Transcribed page contents:
+ + +

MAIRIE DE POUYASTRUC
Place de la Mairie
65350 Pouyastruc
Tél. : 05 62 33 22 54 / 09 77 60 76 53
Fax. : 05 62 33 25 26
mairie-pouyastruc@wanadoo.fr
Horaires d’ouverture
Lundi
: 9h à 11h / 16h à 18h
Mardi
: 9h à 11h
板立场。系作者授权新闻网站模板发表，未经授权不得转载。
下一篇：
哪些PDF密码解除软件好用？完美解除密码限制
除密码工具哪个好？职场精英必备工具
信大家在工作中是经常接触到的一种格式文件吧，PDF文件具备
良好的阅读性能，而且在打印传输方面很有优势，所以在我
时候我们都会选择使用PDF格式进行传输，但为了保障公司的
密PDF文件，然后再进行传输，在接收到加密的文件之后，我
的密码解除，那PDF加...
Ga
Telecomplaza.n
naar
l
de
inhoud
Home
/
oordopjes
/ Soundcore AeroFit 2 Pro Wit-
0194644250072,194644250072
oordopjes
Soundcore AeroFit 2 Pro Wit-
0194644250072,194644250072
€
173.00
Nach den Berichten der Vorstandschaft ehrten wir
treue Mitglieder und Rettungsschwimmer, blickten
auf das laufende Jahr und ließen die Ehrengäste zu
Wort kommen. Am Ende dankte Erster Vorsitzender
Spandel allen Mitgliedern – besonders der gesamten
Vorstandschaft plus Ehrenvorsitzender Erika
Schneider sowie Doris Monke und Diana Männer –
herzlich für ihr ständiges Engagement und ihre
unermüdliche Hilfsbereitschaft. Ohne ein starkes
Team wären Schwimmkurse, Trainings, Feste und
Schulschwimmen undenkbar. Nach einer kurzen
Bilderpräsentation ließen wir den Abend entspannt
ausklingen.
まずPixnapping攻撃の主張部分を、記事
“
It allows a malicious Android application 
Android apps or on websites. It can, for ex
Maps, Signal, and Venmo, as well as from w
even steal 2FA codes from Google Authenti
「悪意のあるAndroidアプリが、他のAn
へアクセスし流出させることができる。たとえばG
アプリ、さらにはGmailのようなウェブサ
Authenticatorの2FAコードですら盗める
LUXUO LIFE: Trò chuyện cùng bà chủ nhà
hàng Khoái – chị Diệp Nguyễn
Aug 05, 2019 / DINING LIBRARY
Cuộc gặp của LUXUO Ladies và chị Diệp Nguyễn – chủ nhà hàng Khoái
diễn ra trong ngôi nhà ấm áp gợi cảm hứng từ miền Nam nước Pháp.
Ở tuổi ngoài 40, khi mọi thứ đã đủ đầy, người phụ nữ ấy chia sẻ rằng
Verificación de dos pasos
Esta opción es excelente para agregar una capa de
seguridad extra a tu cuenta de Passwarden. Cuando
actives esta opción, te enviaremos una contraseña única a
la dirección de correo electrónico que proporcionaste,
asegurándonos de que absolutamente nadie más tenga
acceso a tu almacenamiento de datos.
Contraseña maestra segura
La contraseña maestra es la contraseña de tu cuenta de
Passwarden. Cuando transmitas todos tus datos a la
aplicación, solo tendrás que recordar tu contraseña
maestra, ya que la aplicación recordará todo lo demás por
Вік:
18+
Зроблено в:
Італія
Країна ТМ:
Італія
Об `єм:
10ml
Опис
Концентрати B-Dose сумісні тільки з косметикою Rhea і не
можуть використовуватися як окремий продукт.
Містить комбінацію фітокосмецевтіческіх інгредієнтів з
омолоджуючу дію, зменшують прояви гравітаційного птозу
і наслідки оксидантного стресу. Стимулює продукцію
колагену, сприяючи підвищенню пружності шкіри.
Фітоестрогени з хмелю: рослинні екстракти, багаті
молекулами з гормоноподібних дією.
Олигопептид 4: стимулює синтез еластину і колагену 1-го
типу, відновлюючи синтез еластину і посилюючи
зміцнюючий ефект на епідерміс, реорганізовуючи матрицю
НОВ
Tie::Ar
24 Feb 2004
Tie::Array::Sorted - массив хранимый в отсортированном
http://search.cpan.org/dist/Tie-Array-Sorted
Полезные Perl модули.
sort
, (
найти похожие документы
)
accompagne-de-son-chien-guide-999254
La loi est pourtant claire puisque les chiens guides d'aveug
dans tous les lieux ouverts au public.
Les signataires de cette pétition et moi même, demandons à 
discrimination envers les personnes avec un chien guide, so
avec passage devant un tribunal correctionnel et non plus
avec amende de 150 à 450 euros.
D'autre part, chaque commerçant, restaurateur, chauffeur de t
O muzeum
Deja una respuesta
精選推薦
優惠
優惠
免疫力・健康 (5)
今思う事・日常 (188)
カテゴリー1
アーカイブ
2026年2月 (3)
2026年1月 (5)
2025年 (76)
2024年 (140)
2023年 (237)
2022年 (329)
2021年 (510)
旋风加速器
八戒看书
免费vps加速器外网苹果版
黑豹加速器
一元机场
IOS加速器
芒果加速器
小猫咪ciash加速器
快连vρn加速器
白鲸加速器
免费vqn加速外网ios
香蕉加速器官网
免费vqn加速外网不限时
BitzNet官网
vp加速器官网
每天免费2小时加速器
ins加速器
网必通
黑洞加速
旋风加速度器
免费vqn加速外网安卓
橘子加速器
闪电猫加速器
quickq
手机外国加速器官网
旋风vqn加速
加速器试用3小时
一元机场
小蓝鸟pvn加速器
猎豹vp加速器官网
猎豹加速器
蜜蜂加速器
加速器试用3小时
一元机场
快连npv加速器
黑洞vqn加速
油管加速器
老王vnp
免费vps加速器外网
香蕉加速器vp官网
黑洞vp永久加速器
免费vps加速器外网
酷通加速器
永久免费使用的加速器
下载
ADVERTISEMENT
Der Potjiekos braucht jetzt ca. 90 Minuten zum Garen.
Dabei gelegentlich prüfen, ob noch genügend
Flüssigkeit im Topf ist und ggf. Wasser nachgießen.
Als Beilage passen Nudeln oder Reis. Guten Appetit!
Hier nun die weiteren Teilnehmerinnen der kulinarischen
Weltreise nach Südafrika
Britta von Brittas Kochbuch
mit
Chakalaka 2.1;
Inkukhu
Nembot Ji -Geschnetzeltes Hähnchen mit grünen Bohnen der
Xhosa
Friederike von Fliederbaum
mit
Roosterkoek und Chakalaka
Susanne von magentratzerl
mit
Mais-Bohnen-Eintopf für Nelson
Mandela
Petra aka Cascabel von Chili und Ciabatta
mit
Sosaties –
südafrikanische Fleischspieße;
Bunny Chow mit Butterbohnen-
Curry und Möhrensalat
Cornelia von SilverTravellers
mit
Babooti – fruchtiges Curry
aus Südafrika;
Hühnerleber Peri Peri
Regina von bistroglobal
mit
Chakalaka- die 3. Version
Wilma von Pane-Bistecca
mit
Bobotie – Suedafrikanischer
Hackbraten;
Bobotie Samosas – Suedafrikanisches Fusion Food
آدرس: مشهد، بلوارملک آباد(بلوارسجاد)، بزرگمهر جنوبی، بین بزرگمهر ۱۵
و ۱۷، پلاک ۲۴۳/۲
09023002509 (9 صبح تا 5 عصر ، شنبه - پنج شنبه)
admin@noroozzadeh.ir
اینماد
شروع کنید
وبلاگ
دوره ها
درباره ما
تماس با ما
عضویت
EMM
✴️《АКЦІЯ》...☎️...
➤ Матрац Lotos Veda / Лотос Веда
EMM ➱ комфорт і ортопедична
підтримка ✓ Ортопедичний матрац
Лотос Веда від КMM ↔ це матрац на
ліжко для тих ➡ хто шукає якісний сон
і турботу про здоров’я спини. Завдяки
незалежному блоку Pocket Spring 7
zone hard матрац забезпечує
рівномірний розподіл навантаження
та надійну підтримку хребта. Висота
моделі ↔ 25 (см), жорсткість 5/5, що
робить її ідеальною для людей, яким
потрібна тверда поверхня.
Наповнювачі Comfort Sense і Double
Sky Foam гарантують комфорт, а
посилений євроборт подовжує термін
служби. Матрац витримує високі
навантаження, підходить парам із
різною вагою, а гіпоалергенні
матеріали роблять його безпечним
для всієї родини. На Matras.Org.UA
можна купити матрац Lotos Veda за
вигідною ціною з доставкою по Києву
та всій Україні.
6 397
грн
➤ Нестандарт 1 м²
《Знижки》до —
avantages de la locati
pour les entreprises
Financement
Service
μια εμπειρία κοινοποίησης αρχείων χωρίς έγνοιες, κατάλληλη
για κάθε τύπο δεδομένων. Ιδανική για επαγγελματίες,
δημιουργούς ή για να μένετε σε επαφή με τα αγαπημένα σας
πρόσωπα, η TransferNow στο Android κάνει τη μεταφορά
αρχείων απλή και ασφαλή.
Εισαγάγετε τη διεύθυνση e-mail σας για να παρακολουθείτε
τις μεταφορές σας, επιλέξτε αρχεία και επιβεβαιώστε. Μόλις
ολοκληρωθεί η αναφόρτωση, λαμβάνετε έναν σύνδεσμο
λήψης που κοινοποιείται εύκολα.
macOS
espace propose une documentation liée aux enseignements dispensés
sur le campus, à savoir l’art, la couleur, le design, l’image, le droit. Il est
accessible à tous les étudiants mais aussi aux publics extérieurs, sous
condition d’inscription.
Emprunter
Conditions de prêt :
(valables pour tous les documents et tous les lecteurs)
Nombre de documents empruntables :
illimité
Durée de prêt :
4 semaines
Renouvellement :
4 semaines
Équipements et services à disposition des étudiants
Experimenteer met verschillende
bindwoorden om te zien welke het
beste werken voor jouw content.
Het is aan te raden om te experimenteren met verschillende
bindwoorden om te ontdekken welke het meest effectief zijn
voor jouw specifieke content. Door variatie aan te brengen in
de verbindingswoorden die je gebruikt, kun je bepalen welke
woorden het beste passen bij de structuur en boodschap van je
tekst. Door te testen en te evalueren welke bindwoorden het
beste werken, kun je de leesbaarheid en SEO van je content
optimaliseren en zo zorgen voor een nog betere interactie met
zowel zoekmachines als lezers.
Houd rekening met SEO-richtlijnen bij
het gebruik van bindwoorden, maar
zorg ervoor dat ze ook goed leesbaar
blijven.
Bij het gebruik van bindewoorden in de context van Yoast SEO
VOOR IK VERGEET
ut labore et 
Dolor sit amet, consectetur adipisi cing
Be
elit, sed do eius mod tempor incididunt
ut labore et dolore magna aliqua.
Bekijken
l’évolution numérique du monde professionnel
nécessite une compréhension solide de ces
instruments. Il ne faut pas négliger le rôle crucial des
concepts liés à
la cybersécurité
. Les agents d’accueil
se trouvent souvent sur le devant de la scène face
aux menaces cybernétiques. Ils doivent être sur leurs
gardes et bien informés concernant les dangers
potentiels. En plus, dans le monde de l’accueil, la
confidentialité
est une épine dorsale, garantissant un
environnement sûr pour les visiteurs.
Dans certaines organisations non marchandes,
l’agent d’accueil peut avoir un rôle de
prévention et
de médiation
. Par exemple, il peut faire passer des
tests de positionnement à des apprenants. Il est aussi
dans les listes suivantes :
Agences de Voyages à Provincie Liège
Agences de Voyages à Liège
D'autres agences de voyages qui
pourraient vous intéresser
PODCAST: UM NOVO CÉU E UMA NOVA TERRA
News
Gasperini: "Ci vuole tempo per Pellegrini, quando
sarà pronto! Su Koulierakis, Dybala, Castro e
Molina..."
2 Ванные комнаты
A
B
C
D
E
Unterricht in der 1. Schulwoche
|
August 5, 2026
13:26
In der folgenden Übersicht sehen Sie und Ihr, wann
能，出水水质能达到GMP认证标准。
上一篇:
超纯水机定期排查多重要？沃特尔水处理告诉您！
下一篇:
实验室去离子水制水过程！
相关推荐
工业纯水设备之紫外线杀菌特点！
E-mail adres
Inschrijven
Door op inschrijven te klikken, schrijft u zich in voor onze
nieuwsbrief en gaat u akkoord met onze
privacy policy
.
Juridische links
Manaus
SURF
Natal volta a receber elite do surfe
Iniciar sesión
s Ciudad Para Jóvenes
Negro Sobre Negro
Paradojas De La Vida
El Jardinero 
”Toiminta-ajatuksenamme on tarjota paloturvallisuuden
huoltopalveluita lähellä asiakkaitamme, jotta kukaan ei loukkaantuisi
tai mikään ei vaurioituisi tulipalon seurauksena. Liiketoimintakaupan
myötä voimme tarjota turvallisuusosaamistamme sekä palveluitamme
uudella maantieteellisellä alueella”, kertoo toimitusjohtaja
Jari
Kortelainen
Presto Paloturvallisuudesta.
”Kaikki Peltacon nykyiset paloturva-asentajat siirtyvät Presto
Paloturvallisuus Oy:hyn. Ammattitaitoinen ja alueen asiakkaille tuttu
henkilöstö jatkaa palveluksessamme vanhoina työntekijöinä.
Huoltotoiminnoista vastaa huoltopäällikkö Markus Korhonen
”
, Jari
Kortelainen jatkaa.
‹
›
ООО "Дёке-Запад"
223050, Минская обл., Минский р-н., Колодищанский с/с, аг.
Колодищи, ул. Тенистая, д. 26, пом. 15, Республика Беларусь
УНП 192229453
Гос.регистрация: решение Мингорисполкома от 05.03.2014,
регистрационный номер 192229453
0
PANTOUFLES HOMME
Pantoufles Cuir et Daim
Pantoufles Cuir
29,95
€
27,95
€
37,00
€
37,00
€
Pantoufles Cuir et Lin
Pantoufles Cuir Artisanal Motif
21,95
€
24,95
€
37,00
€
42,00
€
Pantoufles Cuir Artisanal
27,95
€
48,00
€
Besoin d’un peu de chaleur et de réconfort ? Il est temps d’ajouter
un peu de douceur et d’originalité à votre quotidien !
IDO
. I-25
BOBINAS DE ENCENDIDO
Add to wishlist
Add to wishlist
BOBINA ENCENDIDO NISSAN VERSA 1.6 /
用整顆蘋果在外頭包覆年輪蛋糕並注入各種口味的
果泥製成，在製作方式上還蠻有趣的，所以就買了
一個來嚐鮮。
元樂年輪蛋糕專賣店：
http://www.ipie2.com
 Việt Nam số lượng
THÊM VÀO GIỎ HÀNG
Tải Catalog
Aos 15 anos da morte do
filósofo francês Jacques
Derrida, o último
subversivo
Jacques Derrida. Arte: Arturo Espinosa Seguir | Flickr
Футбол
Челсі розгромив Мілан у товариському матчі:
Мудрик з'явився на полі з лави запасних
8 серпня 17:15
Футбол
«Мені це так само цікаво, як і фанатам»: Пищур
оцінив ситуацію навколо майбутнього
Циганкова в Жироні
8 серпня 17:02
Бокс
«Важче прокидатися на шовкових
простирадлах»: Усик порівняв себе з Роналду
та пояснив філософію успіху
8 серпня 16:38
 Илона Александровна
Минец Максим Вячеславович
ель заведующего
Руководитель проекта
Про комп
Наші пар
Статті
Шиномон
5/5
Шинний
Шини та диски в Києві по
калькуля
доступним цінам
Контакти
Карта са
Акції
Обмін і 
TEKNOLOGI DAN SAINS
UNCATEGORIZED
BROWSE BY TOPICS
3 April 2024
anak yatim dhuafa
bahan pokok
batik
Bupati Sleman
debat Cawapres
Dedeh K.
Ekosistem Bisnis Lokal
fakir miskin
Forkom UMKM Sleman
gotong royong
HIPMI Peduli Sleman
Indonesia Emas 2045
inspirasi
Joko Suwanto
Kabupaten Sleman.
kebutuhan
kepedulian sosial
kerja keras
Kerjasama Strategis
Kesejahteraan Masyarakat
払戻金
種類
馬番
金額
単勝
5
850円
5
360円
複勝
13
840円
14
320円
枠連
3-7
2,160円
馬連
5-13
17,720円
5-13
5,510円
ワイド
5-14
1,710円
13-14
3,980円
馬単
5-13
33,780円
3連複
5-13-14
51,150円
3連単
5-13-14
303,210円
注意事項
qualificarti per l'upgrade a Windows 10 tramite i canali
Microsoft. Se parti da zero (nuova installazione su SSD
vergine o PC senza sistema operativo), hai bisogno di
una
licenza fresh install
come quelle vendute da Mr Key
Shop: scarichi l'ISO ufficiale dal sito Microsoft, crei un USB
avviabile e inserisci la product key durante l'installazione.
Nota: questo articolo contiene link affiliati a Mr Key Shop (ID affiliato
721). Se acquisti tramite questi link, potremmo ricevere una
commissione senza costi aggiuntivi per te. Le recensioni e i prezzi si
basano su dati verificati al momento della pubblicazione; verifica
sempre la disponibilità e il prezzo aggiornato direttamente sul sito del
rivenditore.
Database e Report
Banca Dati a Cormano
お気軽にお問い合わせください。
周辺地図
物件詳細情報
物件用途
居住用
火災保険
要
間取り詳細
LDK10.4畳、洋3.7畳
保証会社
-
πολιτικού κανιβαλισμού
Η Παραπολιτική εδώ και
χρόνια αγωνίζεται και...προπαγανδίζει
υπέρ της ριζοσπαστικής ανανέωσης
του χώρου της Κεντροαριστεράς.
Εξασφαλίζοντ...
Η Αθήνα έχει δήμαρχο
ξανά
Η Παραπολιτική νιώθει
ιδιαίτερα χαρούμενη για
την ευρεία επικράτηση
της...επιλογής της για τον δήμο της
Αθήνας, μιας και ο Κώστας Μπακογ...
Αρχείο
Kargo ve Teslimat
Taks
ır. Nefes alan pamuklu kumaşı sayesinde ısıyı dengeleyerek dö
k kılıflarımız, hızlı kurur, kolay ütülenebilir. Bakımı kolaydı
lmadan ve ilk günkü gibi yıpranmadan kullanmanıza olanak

+ + +

Task prompt: Copy out, without any changes, every line from the start of the items through the line containing "信大家在工作中是经常接触到的一种格式文件吧，PDF文件具备", including that line. Stop there and reproduce nothing after it.

Written response:
MAIRIE DE POUYASTRUC
Place de la Mairie
65350 Pouyastruc
Tél. : 05 62 33 22 54 / 09 77 60 76 53
Fax. : 05 62 33 25 26
mairie-pouyastruc@wanadoo.fr
Horaires d’ouverture
Lundi
: 9h à 11h / 16h à 18h
Mardi
: 9h à 11h
板立场。系作者授权新闻网站模板发表，未经授权不得转载。
下一篇：
哪些PDF密码解除软件好用？完美解除密码限制
除密码工具哪个好？职场精英必备工具
信大家在工作中是经常接触到的一种格式文件吧，PDF文件具备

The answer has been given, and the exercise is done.